-- Extracted text follows --
5 of 177 comments (clear)

  1. Re:Hopefully by Anonymous Coward · · Score: 5, Insightful

    Yes, Coal's constant spewing of fly ash, carbon dioxide, and various other assorted chemicals like mercury and thorium, into the atmosphere in which we breath is a much better alternative than having a relatively small exclusion zone from a disaster every forty years (Chernobyl was the only other one to require such an effort).

    And the newer reactors at Fukushima Daichi, the ones built with a few added safety features... not a single one of those failed. Just the old, poorly designed reactors 1, 2, and 3. 4, 5, and 6 shut down just fine. But that's a reason to condemn the newer, safer designs too. Because nobody learns anything from past failures.

    And let's totally ignore that not a single person died from the meltdown. Nevermind the ever increasing death toll from the pollution coal plants cause. We should totally shut down all nuclear plants.

    (For the sarcasm impaired, the previous was entirely sarcasm.)

  2. Re:Hopefully by Andy+Dodd · · Score: 5, Interesting

    I think it's telling that even counting Chernobyl, the deaths per terawatt hour for nuclear is the lowest there is.

    If you look at civilian nuclear power, it's a good sign that it took 40+ years of civilian nuclear power for there to be a plant that released anything more than a few bananas' worth of contamination outside the plant boundary. (Yes, you'd receive more radiation eating a banana a day for a year than you would have at the TMI plant boundary.) Even then, for the first significant civilian contamination incident to happen, it required a massive natural disaster that killed *25,000 people within days*.

    (As to why I say 40+ years - While the Soviets claim that Chernobyl was a "civilian" reactor, in my opinion a graphite-moderated water-cooled reactor can't be considered civilian. Its safety was fundamentally compromised by its weapons-friendly design.)

    Chernobyl was not an accident - it was an act of gross negligence compounded with compromises in safety done to allow the reactor to be used for weapons production if desired. (Reactors with a positive void coefficient have never been legal in the USA to my knowledge.)

    --
    retrorocket.o not found, launch anyway?
-- Extracted text concluded --
-- Information supplied follows --
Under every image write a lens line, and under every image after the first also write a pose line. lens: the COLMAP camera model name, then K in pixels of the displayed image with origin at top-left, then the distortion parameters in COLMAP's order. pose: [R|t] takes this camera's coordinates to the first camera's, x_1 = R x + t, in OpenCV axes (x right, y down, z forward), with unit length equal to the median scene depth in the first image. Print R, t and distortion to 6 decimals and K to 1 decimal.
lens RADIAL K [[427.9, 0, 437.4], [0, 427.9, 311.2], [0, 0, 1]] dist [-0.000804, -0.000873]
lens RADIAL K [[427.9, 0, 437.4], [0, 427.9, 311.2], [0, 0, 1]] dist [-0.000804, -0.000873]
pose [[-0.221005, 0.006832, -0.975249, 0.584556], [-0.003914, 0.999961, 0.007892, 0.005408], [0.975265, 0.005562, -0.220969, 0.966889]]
-- Information supplied concluded --
-- Information supplied follows --
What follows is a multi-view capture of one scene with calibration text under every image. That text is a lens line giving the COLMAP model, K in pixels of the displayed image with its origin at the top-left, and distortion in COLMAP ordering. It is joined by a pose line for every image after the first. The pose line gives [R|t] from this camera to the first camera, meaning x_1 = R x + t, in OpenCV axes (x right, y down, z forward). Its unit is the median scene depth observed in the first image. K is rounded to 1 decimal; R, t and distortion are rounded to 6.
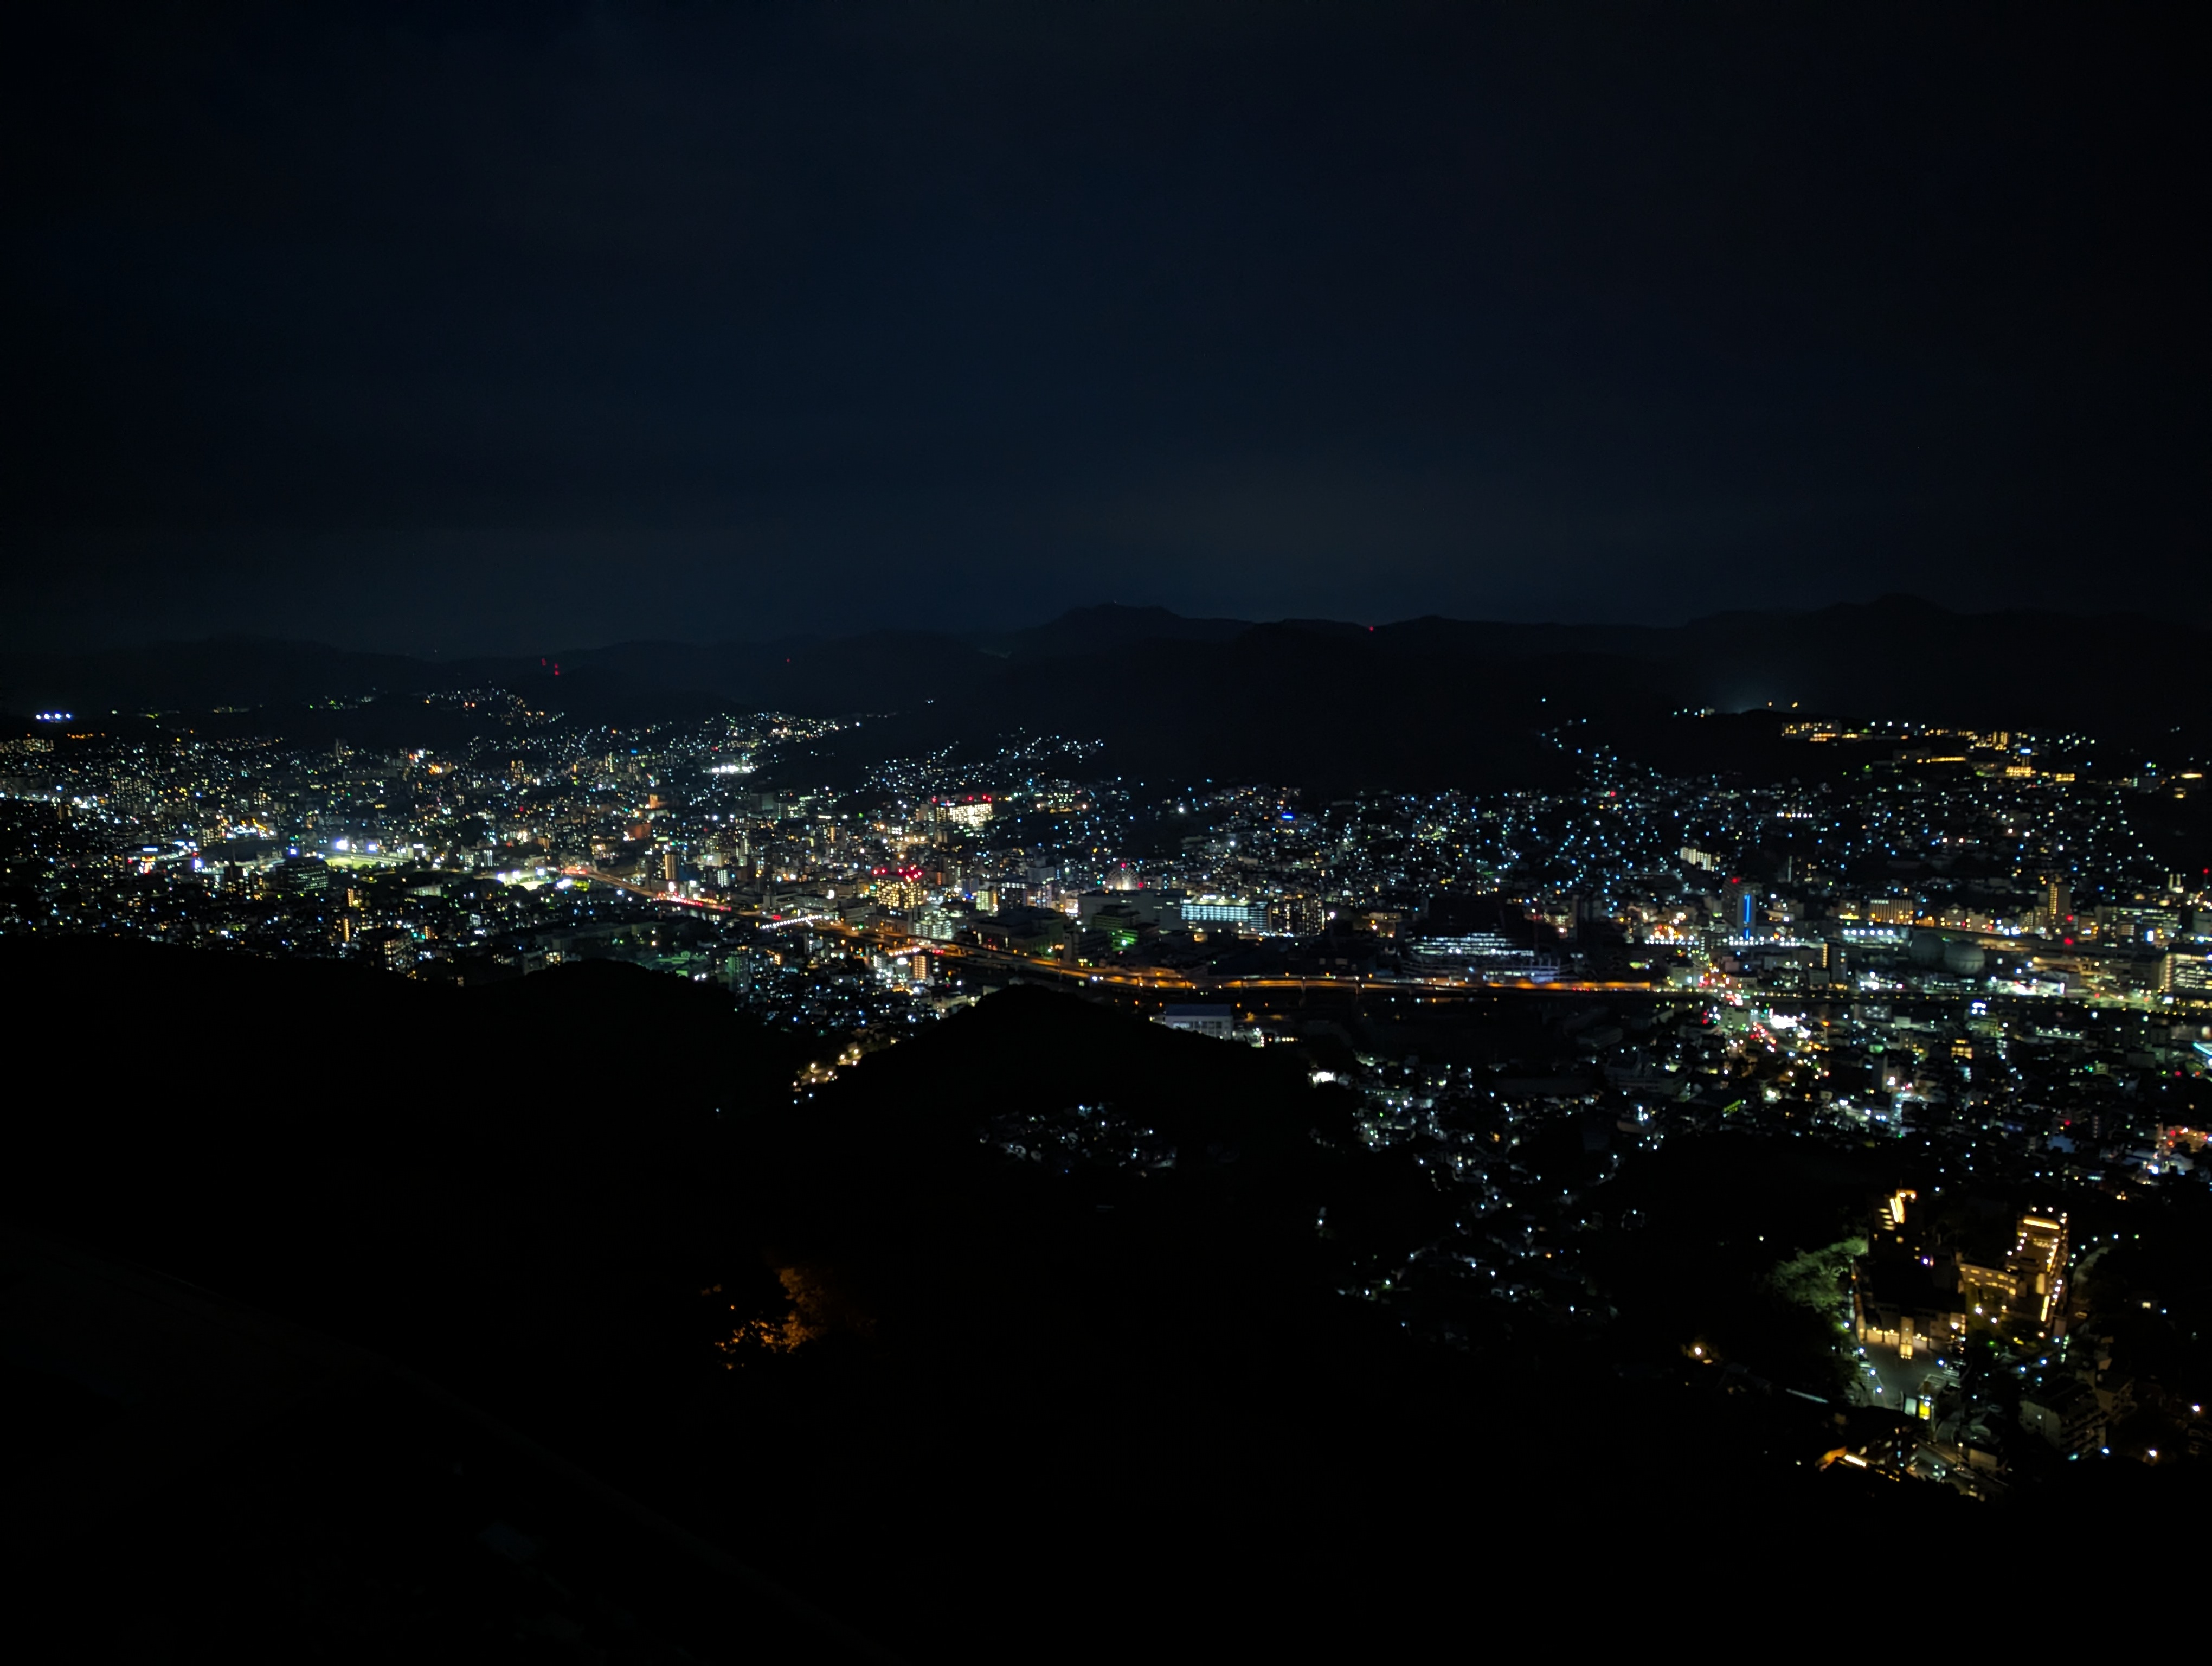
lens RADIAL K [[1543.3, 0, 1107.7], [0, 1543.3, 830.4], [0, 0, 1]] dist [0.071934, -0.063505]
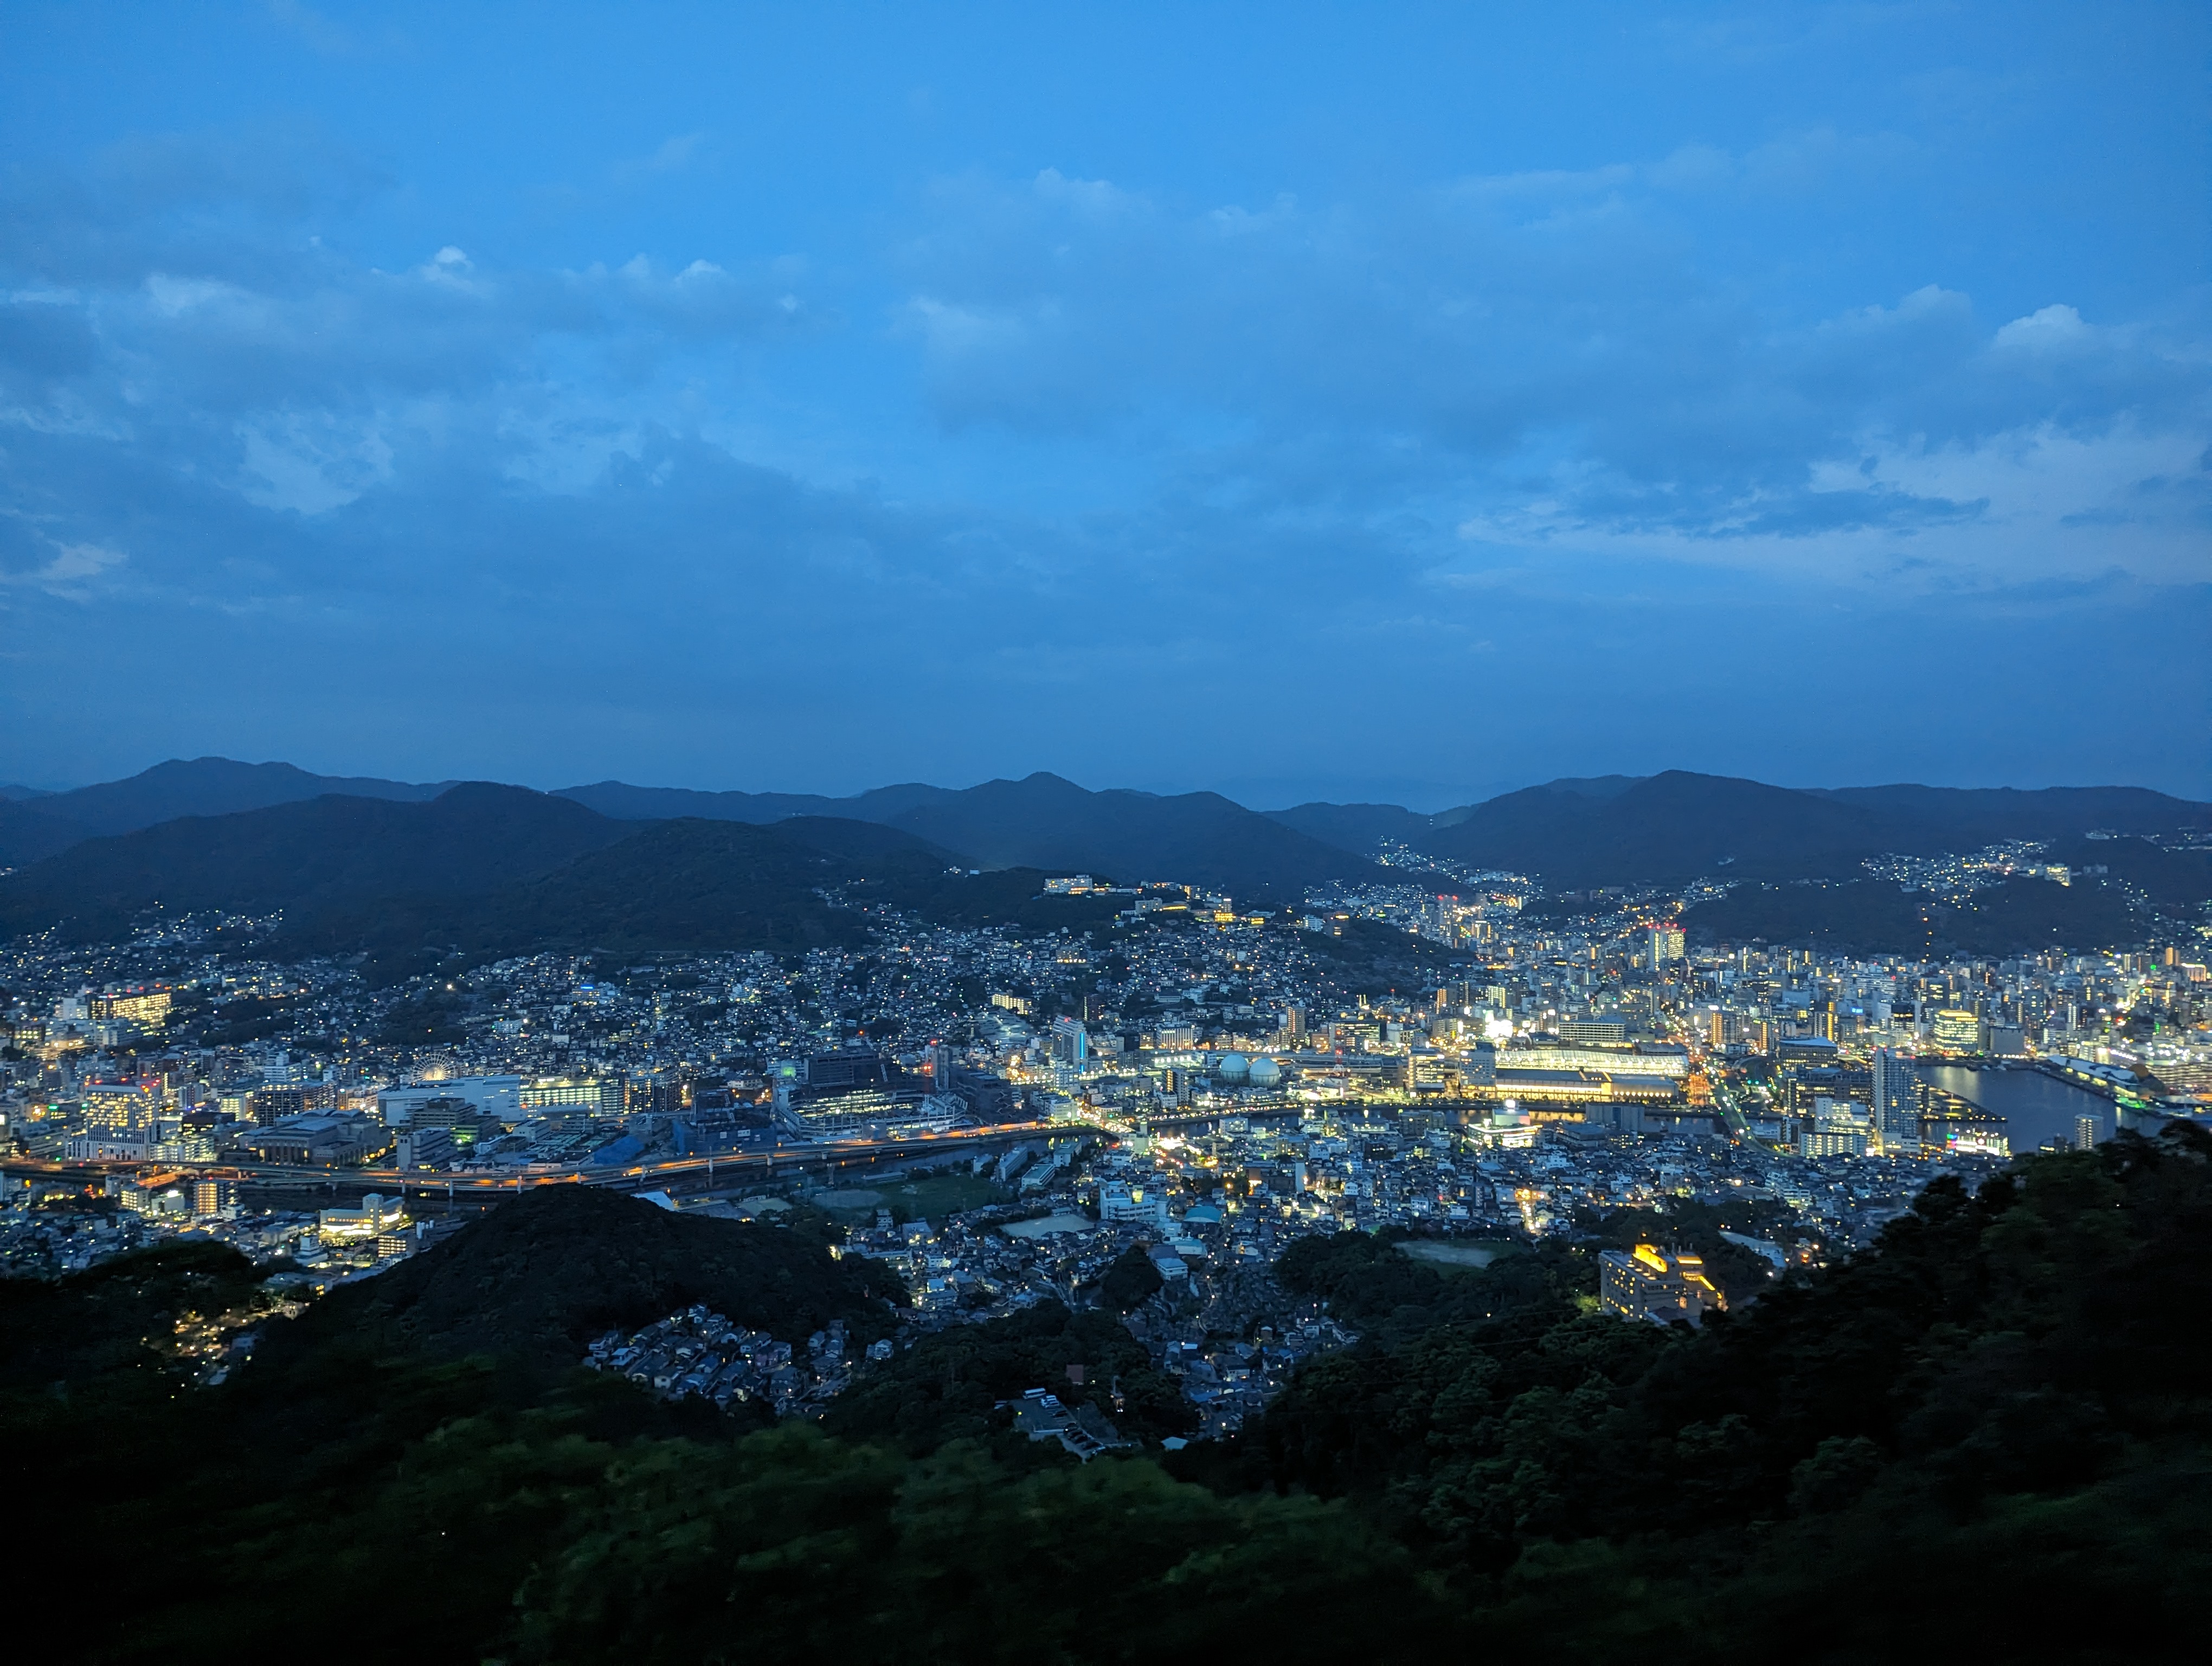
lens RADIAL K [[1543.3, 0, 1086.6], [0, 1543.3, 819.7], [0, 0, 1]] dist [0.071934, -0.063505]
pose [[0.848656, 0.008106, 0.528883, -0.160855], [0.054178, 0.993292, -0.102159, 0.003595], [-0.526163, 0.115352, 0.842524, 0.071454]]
-- Information supplied concluded --
◆ Questions on the material ◆
• a. Name every substance that the first of the comments on nuclear power says coal plants release into the atmosphere.
• b. Write a continuation of the comments on nuclear power, starting after the last line shown.
The records come from a different source than the comments on nuclear power.

◆ Answers by task ◆
• a. Fly ash, carbon dioxide, mercury, and thorium.

• b.
  3. Re:Hopefully by Charliemopps · · Score: 5, Insightful

    Comparing Fukishima to Chernobyl is ridiculous. Chernobyl basically had no safety systems, was operated in the worst way possible, and the disaster and following cleanup were done in such a way that it would be hard to conceive of a worse outcome. The amount of radiation released in the 1st second of Chernobyls overload that lead to the eventual meltdown (and killed everyone operating it at the time) released more radiation by several orders of magnitude than the entire failure at Fukishima.

    And Modern reactors CAN NOT melt down. It's physically impossible. But we're not building those due to the lobbying efforts of environmental groups. What should be done is a thorough review of existing reactor designs, and the government should fund upgrades or replacements of these older, more dangerous reactors. We then need to move on to more stable, efficient and reliable reactors.

    Our next step is space based solar arrays. But those are at least 50 years off. So we need nuclear for now.

  4. Re:Hopefully by bobbied · · Score: 5, Interesting

    I wonder if you added up all the land which is now unusable from mining coal and disposing ash if you would get anywhere close to the size of the exclusion zones...

    I'm thinking that Necular power has even less impact per terawatt hour in land use too..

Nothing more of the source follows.